Jesse looked up, around the pathetic living room, and experienced a strange sense of vertigo—followed by an epiphany.

She was so right.

A million years ago, he had become a cop so he could help people. Then Dashiell and the others had taken his feelings for Scarlett and his desire to minimize collateral damage to the public, and they’d twisted him into breaking laws. But he wasn’t a cop anymore. And he wasn’t in love with Scarlett. There was nothing left for them to manipulate him with, no career left to compromise. He was free. And what was the point of all that turmoil if he wasn’t going to do anything with his freedom? Scarlett was offering him a chance to save a life again, and she wasn’t threatening or extorting him to do it. So why not choose to help her save Molly?

What the hell else was he doing?

He felt like he’d just woken up from a restless sleep. Jesse dropped the paper and started running.

He went straight for the stairs, which were generally a lot faster than taking the old elevator, and bounded through the exterior door only a few seconds after Scarlett. She was up the street, her head down, the bargest glued to her side.

Then he saw the SUV. Jesse’s guts twisted with fear as the back window slowly lowered. “Scarlett!” he shouted.
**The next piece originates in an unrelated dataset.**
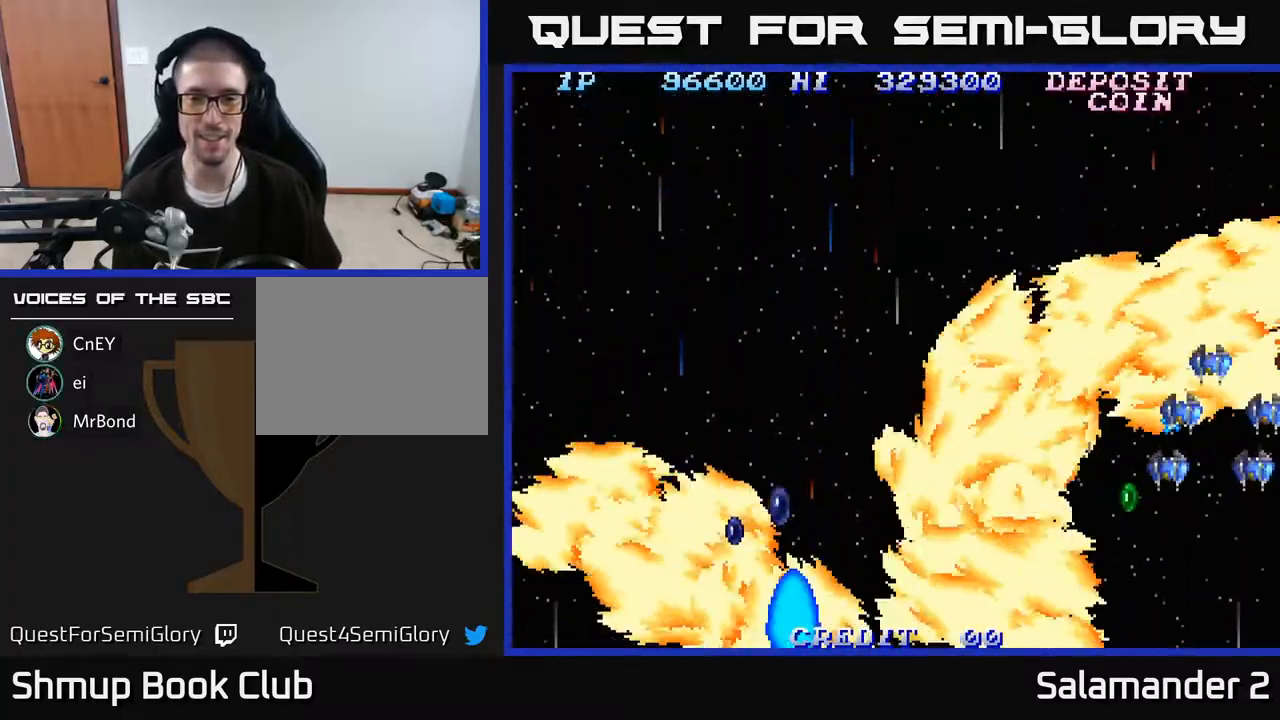
{"buttons": ["DPAD_RIGHT"], "right_stick": "center", "events": [[17, "A", "down"], [67, "DPAD_DOWN", "down"], [67, "X", "down"], [133, "A", "up"], [233, "X", "up"], [300, "A", "down"], [300, "DPAD_DOWN", "up"], [417, "A", "up"]]}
She turned, looking surprised, and the first bullet exploded the sleeve of her jacket, causing her to cry out.

By then Shadow was on her, moving so fast that Jesse couldn’t see what was happening. He thought Shadow had knocked her to the ground, but a metal trash can was blocking his line of vision. In nearly the same moment, there were two more rifle shots, and Jesse bolted forward, his hand on his hip—and then he remembered he wasn’t carrying. His personal weapon was locked in a safe in his bedroom, probably gathering dust.